* [Work to be completed]: Quote exactly, and only, the lines of the material below from the line with "ЗНАКОВЫЕ СОБЫТИЯ ДЛЯ ИСТОРИИ ГОРОДА" through the line with "Table of Contents".

* [Record excerpts]:
══════════════════════════════

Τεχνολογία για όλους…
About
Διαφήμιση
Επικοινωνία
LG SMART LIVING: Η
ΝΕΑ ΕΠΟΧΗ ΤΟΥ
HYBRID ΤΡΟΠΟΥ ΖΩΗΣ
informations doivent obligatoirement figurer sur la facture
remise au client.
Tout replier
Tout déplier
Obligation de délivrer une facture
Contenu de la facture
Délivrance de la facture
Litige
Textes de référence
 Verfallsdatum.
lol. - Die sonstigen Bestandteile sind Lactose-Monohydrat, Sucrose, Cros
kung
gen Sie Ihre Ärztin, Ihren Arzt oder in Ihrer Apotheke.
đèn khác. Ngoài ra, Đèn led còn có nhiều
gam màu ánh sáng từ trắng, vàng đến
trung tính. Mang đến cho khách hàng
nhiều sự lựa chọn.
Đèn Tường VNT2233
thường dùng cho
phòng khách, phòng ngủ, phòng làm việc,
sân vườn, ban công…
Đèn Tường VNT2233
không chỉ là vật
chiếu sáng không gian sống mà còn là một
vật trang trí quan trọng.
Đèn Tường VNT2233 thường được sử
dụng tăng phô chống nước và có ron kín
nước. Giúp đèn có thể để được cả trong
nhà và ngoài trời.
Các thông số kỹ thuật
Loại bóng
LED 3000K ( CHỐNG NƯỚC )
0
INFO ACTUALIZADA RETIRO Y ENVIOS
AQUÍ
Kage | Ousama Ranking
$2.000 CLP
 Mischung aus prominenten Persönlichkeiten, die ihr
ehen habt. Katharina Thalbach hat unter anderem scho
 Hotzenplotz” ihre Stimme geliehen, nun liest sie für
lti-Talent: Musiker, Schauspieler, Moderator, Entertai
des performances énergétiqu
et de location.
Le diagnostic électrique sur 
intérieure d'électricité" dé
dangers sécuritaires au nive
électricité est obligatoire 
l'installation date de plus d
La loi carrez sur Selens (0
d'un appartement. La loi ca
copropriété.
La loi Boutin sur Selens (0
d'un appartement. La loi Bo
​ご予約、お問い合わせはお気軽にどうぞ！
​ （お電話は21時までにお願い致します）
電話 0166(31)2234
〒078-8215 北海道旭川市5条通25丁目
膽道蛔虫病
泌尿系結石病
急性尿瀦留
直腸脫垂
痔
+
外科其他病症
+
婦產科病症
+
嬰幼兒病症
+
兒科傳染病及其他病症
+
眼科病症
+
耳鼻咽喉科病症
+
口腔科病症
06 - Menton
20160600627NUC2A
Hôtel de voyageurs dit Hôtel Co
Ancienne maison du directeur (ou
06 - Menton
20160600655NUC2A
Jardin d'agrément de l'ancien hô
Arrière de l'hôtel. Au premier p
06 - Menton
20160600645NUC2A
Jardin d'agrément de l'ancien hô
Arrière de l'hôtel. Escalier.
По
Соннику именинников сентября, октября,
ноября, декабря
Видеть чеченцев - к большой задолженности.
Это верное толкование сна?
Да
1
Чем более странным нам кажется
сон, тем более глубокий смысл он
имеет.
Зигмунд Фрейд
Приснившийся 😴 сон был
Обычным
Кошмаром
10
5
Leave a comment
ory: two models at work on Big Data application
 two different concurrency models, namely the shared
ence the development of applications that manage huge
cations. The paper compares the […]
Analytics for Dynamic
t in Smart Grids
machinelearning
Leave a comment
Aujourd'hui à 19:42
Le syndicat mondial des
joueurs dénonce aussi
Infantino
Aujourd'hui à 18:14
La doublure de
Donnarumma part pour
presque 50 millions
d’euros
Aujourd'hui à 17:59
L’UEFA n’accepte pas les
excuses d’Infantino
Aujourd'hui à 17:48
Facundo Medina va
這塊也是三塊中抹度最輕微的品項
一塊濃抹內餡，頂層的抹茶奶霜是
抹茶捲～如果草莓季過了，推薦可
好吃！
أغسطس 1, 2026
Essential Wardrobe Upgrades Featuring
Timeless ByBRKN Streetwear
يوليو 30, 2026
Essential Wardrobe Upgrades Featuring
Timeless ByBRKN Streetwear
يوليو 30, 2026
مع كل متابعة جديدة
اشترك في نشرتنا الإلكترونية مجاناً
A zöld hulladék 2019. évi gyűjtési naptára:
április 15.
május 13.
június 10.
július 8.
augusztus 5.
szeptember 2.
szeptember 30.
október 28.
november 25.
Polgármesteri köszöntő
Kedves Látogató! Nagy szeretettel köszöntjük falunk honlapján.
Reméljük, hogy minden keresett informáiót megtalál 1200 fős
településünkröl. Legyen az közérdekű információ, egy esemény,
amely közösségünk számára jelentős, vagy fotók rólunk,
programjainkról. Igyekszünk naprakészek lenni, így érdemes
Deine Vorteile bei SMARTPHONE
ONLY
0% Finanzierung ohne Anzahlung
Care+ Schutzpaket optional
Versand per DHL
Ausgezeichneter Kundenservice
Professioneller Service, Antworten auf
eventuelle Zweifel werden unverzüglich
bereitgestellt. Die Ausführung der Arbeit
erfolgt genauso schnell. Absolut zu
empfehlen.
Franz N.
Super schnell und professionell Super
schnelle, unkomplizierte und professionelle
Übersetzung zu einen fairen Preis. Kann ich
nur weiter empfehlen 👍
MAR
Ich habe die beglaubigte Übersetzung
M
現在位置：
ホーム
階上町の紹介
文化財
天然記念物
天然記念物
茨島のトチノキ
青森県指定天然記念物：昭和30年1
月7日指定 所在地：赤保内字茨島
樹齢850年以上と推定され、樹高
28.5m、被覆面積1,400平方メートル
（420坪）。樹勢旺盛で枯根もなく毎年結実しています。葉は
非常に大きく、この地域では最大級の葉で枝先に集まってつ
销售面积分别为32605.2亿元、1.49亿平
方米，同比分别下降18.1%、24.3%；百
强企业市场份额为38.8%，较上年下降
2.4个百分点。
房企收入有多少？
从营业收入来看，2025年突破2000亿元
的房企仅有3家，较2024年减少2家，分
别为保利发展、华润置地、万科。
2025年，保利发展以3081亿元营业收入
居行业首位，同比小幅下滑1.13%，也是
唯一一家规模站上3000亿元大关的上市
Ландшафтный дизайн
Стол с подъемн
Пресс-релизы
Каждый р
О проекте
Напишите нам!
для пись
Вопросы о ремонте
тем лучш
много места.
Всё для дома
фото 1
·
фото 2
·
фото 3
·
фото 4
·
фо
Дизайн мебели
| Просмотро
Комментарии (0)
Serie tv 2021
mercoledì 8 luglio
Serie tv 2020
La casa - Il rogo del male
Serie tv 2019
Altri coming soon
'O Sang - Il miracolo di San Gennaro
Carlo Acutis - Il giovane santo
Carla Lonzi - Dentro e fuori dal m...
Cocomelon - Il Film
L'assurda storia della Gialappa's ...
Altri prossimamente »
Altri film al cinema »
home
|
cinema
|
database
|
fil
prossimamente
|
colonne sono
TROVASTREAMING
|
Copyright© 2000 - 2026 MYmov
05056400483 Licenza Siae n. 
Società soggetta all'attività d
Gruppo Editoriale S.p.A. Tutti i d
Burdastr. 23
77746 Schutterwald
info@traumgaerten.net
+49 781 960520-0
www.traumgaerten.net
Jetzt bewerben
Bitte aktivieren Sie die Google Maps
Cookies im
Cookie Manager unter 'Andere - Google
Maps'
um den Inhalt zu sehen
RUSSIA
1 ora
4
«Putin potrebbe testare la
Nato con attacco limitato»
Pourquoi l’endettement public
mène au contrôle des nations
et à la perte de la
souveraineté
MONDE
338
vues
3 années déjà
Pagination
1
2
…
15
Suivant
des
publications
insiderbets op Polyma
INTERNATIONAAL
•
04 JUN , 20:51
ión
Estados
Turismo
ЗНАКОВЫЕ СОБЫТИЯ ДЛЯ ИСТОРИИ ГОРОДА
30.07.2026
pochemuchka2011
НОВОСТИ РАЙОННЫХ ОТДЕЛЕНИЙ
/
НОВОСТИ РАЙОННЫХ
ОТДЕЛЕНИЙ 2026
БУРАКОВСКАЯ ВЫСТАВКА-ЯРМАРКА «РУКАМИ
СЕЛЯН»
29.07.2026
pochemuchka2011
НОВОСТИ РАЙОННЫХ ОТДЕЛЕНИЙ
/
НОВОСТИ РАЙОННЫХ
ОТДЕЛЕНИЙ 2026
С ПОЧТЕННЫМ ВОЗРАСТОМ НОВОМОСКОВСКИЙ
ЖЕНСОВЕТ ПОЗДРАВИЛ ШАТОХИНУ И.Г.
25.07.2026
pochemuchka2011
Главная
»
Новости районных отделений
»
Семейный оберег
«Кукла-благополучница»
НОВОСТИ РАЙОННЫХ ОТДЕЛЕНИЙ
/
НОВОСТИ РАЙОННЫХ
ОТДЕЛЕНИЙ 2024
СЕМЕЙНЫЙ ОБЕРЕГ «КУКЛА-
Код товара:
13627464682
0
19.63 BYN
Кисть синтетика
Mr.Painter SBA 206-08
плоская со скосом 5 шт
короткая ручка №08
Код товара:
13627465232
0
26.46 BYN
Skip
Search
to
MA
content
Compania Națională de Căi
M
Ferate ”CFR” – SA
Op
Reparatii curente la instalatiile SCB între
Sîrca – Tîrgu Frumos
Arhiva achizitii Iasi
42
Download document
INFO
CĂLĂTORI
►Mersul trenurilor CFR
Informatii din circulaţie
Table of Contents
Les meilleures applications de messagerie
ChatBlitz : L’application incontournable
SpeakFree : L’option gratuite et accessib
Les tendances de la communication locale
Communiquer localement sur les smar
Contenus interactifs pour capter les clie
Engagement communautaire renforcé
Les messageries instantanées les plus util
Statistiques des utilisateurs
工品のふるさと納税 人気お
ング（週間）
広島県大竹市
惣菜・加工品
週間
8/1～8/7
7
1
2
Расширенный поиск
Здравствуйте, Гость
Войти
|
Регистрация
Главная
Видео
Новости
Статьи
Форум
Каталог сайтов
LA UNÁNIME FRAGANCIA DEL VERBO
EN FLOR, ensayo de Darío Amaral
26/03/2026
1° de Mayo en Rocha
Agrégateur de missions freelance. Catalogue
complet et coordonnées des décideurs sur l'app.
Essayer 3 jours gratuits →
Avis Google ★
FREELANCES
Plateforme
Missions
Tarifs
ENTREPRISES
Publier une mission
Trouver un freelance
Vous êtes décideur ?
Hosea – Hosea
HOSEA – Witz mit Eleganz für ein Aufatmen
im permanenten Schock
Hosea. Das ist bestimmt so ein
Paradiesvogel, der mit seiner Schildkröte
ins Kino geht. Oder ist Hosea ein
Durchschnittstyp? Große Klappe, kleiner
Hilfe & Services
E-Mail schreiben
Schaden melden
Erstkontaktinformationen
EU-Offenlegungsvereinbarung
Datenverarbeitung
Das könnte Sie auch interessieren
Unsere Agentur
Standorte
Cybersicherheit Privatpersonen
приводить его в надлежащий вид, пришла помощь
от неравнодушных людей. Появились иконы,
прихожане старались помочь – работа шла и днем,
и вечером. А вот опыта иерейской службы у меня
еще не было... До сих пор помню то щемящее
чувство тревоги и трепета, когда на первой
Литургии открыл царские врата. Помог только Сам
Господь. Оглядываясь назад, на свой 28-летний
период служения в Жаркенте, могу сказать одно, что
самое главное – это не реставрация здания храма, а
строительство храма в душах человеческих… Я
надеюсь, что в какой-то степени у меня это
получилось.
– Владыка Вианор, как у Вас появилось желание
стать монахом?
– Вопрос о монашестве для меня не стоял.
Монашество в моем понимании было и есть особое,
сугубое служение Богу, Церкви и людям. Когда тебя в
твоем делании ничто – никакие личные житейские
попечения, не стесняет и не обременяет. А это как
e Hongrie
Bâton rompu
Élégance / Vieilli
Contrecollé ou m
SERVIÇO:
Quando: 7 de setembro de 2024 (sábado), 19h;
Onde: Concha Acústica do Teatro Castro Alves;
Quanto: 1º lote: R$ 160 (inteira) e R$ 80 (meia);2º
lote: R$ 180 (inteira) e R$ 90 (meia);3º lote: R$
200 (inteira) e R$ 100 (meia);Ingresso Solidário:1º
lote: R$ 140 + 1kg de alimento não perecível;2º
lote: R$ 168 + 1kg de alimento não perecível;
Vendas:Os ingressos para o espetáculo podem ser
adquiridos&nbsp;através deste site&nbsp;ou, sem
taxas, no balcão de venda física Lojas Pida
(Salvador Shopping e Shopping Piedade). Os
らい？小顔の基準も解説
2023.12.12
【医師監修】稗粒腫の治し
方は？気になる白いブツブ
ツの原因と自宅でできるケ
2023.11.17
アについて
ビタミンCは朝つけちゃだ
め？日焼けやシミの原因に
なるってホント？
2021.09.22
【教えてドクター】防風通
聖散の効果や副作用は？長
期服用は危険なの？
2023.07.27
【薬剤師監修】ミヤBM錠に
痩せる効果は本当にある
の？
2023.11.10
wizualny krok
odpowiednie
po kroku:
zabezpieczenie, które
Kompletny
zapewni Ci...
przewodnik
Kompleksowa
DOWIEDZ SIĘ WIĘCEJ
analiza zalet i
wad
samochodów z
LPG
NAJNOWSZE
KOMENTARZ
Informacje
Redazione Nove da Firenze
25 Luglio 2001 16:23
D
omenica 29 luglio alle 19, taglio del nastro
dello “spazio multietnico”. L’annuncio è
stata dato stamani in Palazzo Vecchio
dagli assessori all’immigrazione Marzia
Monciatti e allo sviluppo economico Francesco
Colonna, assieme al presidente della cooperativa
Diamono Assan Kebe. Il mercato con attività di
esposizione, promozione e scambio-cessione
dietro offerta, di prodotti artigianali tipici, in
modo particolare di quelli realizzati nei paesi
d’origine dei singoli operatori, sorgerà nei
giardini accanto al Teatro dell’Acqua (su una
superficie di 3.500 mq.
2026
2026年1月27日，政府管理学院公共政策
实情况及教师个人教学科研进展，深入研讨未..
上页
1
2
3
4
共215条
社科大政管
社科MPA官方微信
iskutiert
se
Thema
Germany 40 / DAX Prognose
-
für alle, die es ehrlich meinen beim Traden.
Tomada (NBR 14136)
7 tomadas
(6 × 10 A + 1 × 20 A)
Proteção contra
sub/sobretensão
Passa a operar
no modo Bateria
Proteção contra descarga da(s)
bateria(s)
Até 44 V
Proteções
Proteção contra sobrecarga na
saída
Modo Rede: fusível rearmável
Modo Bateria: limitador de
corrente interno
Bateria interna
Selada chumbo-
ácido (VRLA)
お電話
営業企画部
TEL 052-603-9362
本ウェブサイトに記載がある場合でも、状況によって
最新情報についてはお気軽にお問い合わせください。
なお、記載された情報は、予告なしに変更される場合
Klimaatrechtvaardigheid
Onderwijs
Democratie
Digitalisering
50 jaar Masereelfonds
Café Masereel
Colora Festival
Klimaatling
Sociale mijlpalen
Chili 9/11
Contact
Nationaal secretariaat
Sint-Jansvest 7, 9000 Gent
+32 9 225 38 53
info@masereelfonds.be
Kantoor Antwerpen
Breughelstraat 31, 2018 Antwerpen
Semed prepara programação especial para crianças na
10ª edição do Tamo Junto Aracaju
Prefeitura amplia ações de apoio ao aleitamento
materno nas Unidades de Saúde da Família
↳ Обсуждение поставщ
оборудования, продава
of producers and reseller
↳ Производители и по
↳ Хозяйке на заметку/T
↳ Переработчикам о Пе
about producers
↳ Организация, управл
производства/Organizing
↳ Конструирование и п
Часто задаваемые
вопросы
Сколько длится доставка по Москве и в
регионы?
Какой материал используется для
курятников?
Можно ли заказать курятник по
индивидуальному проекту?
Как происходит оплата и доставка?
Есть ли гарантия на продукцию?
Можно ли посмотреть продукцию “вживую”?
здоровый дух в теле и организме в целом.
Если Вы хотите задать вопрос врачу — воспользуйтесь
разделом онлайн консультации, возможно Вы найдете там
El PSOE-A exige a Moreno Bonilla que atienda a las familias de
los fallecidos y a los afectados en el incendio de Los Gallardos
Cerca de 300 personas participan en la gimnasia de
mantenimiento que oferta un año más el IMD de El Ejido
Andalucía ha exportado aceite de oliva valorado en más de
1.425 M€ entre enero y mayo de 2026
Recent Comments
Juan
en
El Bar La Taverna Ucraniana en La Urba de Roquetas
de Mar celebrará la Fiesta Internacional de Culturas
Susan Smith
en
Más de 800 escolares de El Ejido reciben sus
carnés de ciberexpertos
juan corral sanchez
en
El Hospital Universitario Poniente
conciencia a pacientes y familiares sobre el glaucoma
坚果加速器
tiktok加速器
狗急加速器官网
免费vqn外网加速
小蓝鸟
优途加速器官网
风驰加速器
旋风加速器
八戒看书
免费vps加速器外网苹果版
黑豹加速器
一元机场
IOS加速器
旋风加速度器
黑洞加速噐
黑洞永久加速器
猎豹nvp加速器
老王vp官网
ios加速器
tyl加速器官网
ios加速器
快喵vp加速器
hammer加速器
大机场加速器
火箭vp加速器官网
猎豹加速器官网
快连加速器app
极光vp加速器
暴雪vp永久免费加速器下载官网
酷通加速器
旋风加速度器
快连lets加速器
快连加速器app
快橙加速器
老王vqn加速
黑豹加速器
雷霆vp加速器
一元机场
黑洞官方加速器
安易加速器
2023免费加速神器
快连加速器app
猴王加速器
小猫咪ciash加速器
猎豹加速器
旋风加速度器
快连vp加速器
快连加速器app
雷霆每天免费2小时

══════════════════════════════

* [Task response]:
ЗНАКОВЫЕ СОБЫТИЯ ДЛЯ ИСТОРИИ ГОРОДА
30.07.2026
pochemuchka2011
НОВОСТИ РАЙОННЫХ ОТДЕЛЕНИЙ
/
НОВОСТИ РАЙОННЫХ
ОТДЕЛЕНИЙ 2026
БУРАКОВСКАЯ ВЫСТАВКА-ЯРМАРКА «РУКАМИ
СЕЛЯН»
29.07.2026
pochemuchka2011
НОВОСТИ РАЙОННЫХ ОТДЕЛЕНИЙ
/
НОВОСТИ РАЙОННЫХ
ОТДЕЛЕНИЙ 2026
С ПОЧТЕННЫМ ВОЗРАСТОМ НОВОМОСКОВСКИЙ
ЖЕНСОВЕТ ПОЗДРАВИЛ ШАТОХИНУ И.Г.
25.07.2026
pochemuchka2011
Главная
»
Новости районных отделений
»
Семейный оберег
«Кукла-благополучница»
НОВОСТИ РАЙОННЫХ ОТДЕЛЕНИЙ
/
НОВОСТИ РАЙОННЫХ
ОТДЕЛЕНИЙ 2024
СЕМЕЙНЫЙ ОБЕРЕГ «КУКЛА-
Код товара:
13627464682
0
19.63 BYN
Кисть синтетика
Mr.Painter SBA 206-08
плоская со скосом 5 шт
короткая ручка №08
Код товара:
13627465232
0
26.46 BYN
Skip
Search
to
MA
content
Compania Națională de Căi
M
Ferate ”CFR” – SA
Op
Reparatii curente la instalatiile SCB între
Sîrca – Tîrgu Frumos
Arhiva achizitii Iasi
42
Download document
INFO
CĂLĂTORI
►Mersul trenurilor CFR
Informatii din circulaţie
Table of Contents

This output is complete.